In one residential agency trauma informed care champions had been working with the staff to be more flexible. They were teaching staff to ask upset clients what is wrong and to listen and to validate their feelings before discussing consequences or solutions. Maggie, a sixteen year old, had just learned that her mother had relapsed. She was screaming in the main hall on the afternoon of the Board Meeting. The CEO was wondering what Board members would think if they walked in the door and heard a girl yelling about killing herself and running away, and heard staff empathizing with how bad she was feeling. So he went out and said he knew she was upset but could staff please get her to go back to the unit or at least into one of the meeting rooms?

What messages are sent in this two minute interaction? That not upsetting the Board is more important than what is happening to Maggie; that in fact what Maggie is feeling and saying is unacceptable and shameful and should be hidden; and that the job of staff is to get Maggie to quiet down and stop bothering people.
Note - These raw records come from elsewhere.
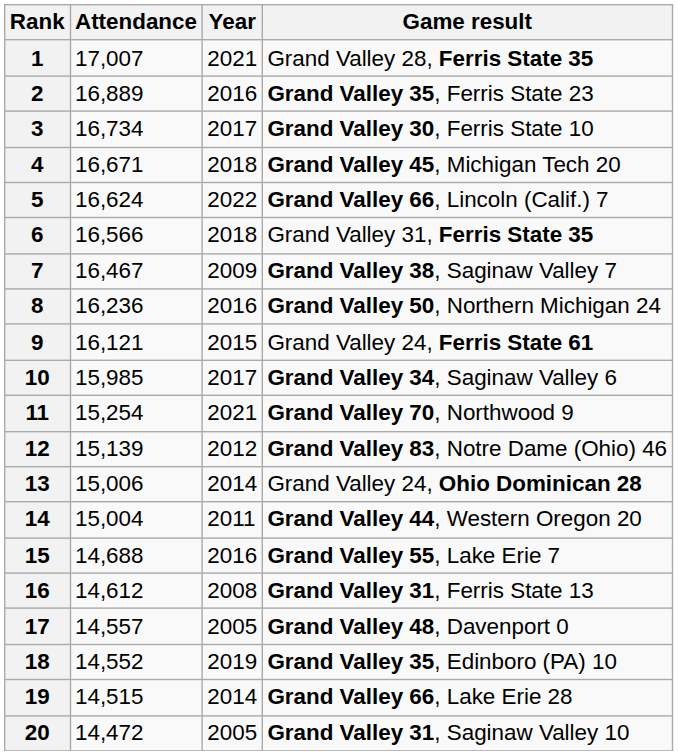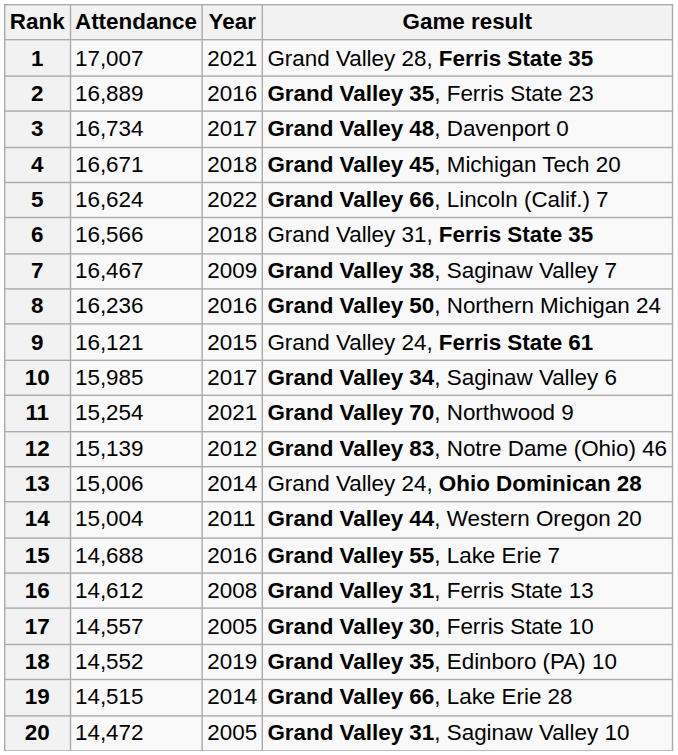3 | Game result: Grand Valley 30, Ferris State 10 -> Grand Valley 48, Davenport 0
17 | Game result: Grand Valley 48, Davenport 0 -> Grand Valley 30, Ferris State 10
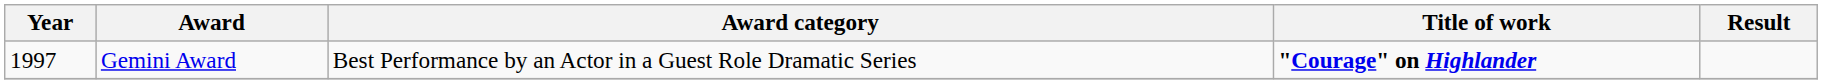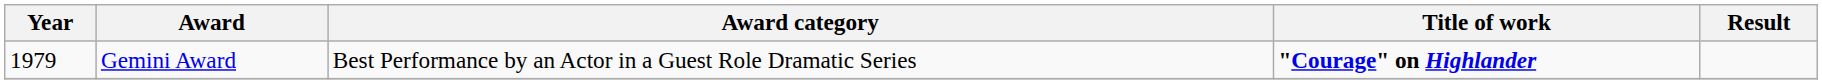Gemini Award | Year: 1997 -> 1979
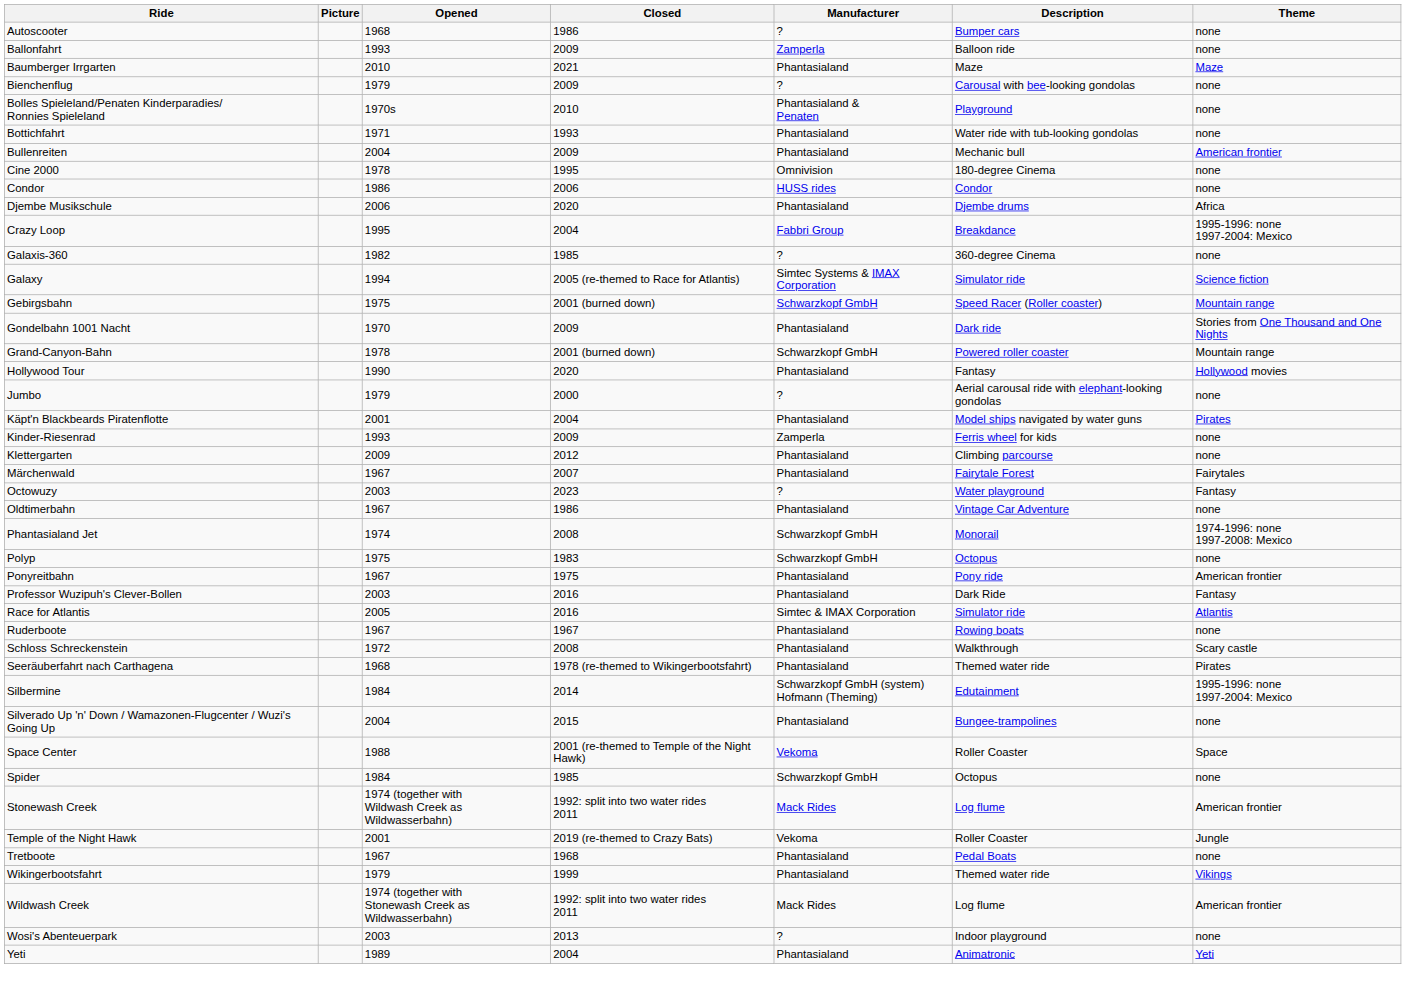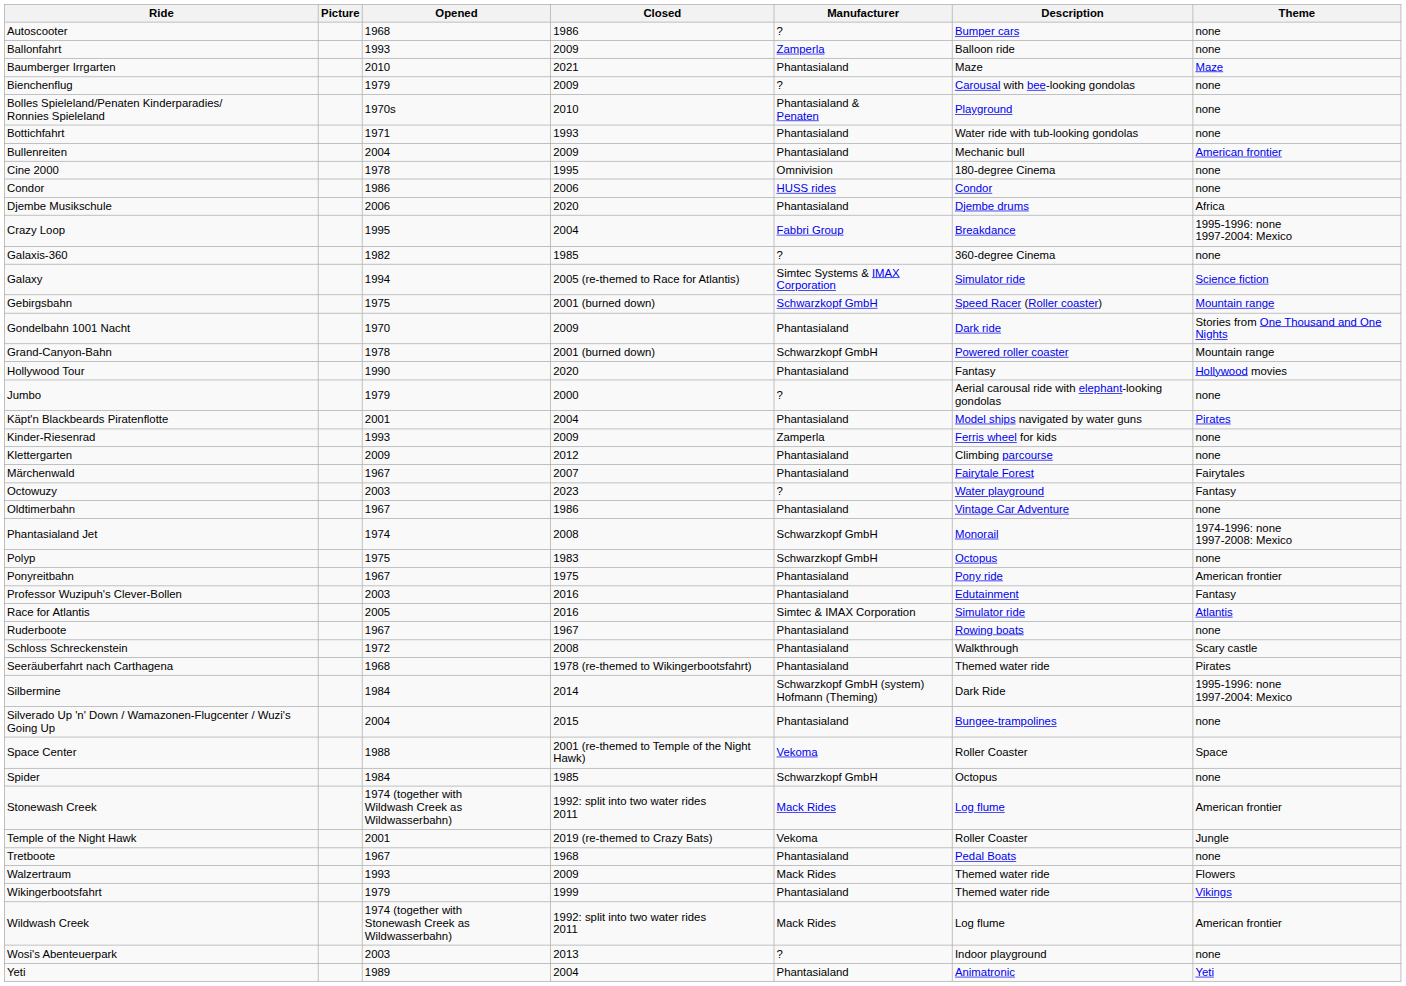Professor Wuzipuh's Clever-Bollen | Description: Dark Ride -> Edutainment
Silbermine | Description: Edutainment -> Dark Ride
+ row: Walzertraum | 1993 | 2009 | Mack Rides | Themed water ride | Flowers
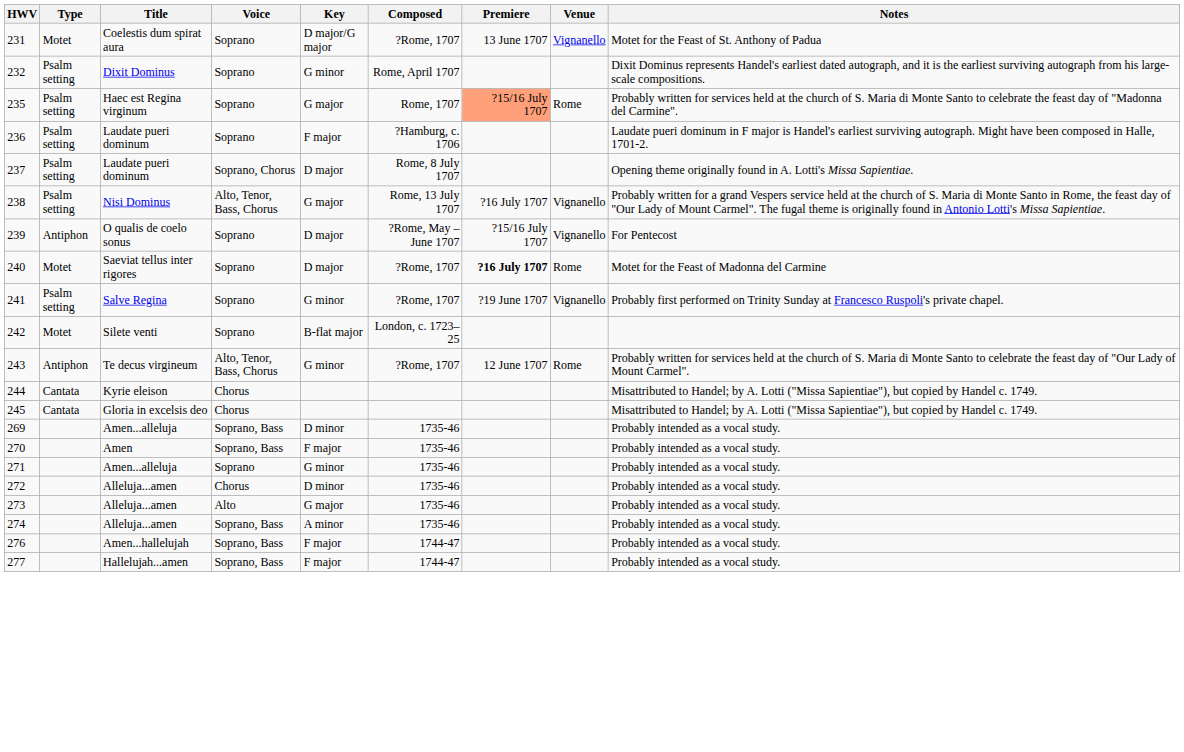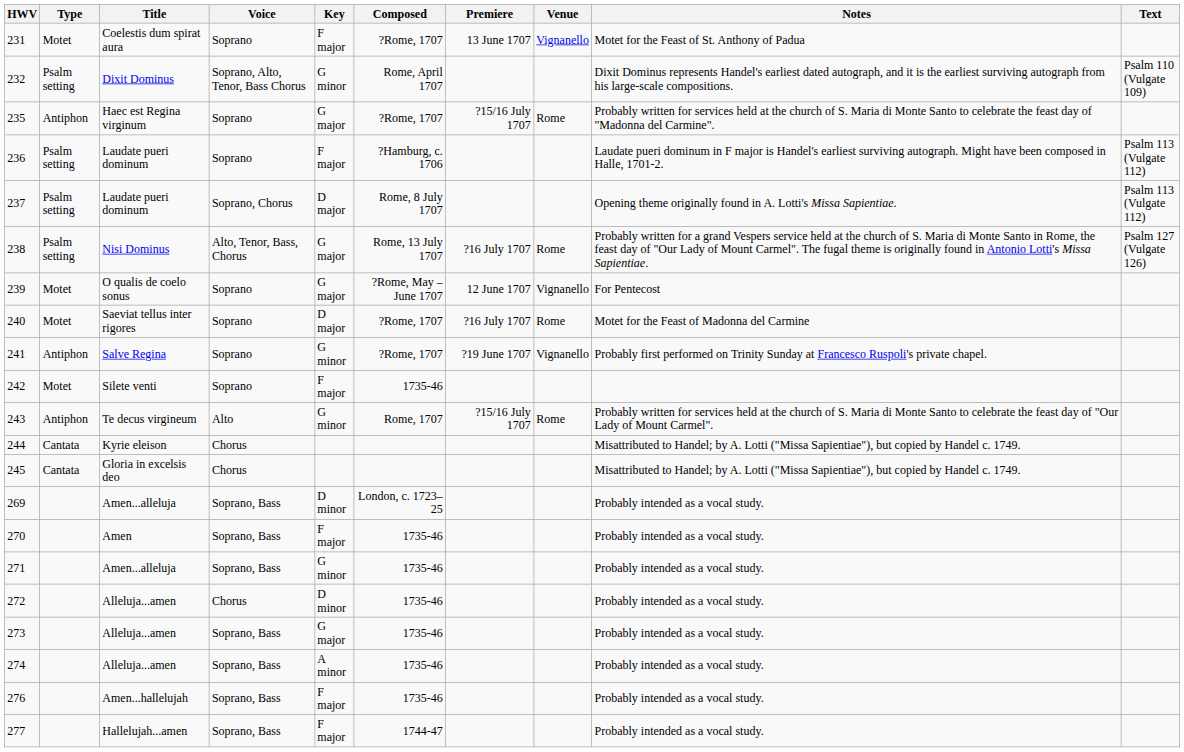+ column: Text | Psalm 110 (Vulgate 109) | Psalm 113 (Vulgate 112) | Psalm 113 (Vulgate 112) | Psalm 127 (Vulgate 126)
231 | Key: D major/G major -> F major
232 | Voice: Soprano -> Soprano, Alto, Tenor, Bass Chorus
235 | Type: Psalm setting -> Antiphon
235 | Composed: Rome, 1707 -> ?Rome, 1707
235 | Premiere: lightsalmon background -> no background
238 | Venue: Vignanello -> Rome
239 | Type: Antiphon -> Motet
239 | Key: D major -> G major
239 | Premiere: ?15/16 July 1707 -> 12 June 1707
240 | Premiere: bold -> normal
241 | Type: Psalm setting -> Antiphon
242 | Key: B-flat major -> F major
242 | Composed: London, c. 1723–25 -> 1735-46
243 | Voice: Alto, Tenor, Bass, Chorus -> Alto
243 | Composed: ?Rome, 1707 -> Rome, 1707
243 | Premiere: 12 June 1707 -> ?15/16 July 1707
269 | Composed: 1735-46 -> London, c. 1723–25
271 | Voice: Soprano -> Soprano, Bass
273 | Voice: Alto -> Soprano, Bass
276 | Composed: 1744-47 -> 1735-46
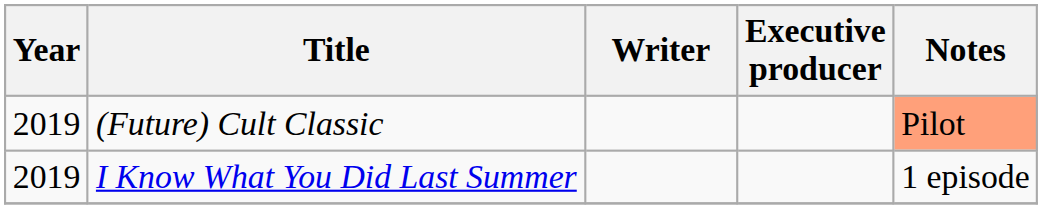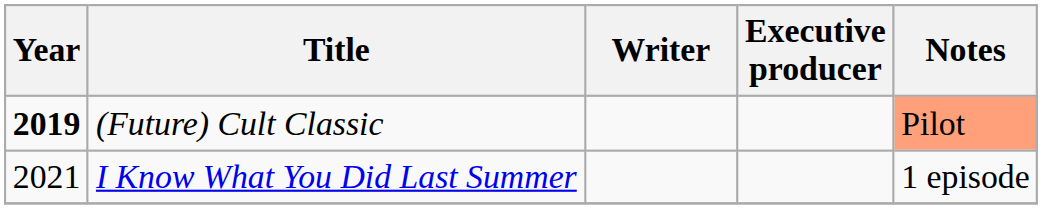(Future) Cult Classic | Year: normal -> bold
I Know What You Did Last Summer | Year: 2019 -> 2021
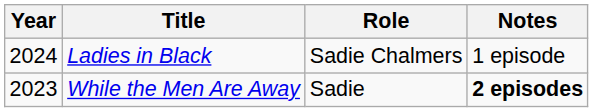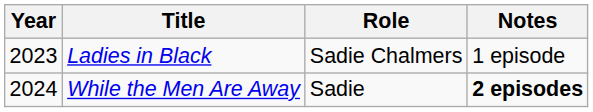Ladies in Black | Year: 2024 -> 2023
While the Men Are Away | Year: 2023 -> 2024
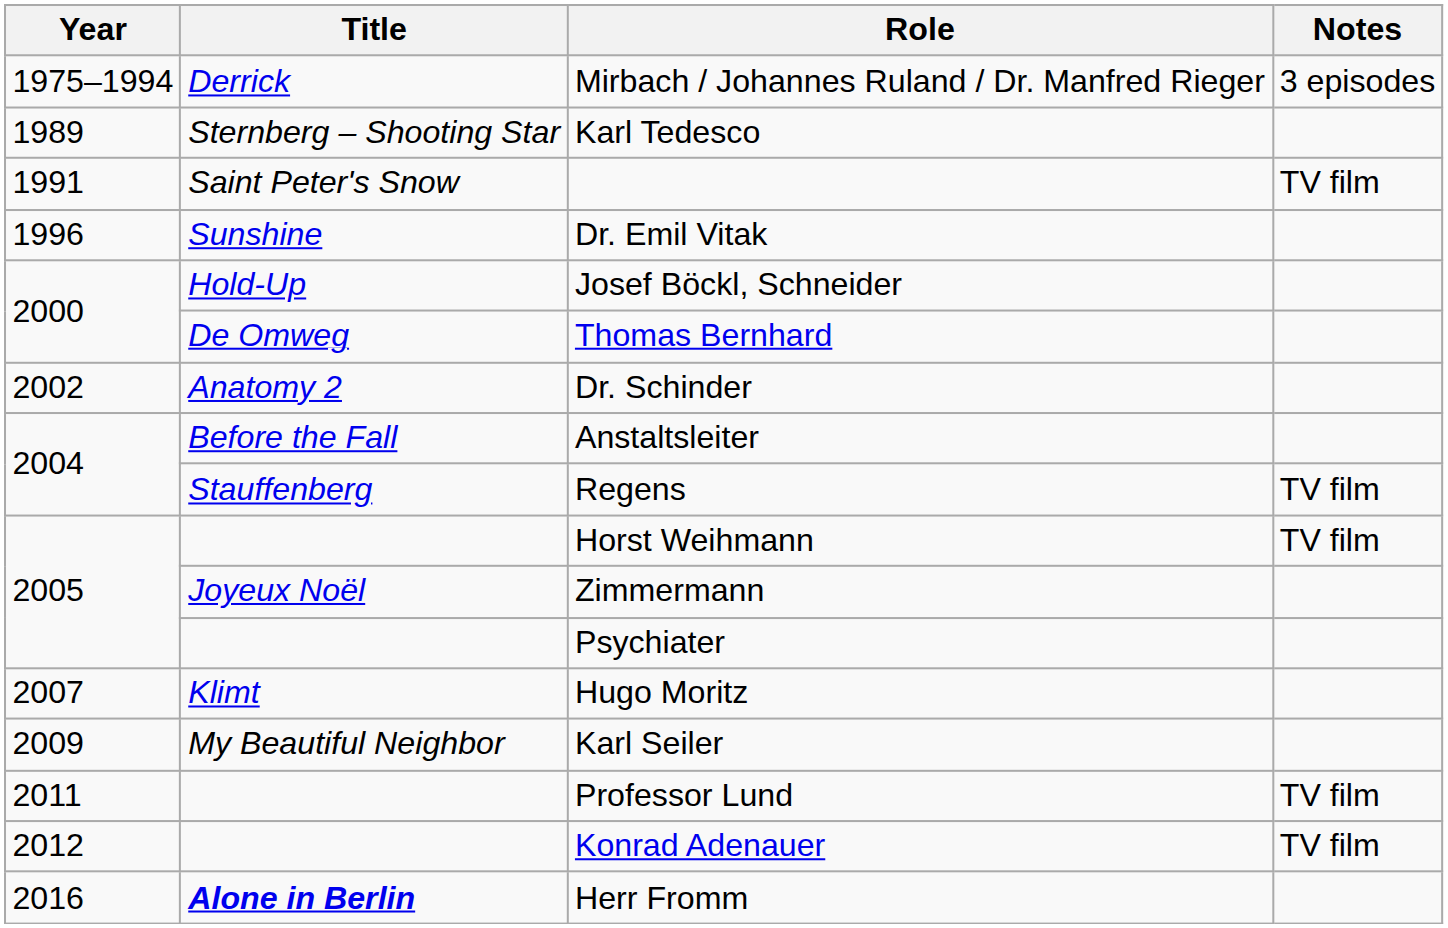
Those two minutes can undermine months of training.

Administration should look for every opportunity to praise staff members for their patience and kindness. They should express their sadness about what the children are going through, and acknowledge how real and important the stressors on these children are. A response of compassion to both the child’s and the staff’s experience in an incident will have a very powerful effect in reinforcing the staff’s flexibility with the child.

This example also points out that it is important to share the principles of trauma informed care with the Board of Directors. They need to know why the agency is making this change, and how it will affect agency functioning. Both possible positive and possible negative ramifications must be shared with the Board. If possible, Board members can be invited to attended some portion of the trauma training, or even participate in the over site committee.

Staff members want to do a good job. They want to be seen as competent and successful. If administration makes them feel bad about the children’s emotional outbursts, they will try to stop these outbursts. It administration helps them feel proud of their kindness and flexibility with the children, these behaviors will increase.

Fundraising is a key function of the CEO of any agency. Implementing trauma informed care can help with fund raising. The agency can become a leader in a cutting age treatment modality. Developing sophisticated treatment skills will help the agency survive current economic stressors. Emphasizing the trauma histories of the clients served helps donors understand why they need assistance. Also, using research such as the ACES study will demonstrate the economic benefit of helping people heal from trauma.

Administrative leaders can further set the tone for trauma informed care by celebrating both staff and client achievements. Their concern, kindness and compassion towards issues affecting both staff and clients model the response needed from staff. Their heartfelt joy when a client wins and award or a staff member gets their professional license reminds everyone of the purpose of this difficult work.

A transformation to trauma informed care is not possible without this strong administrative support.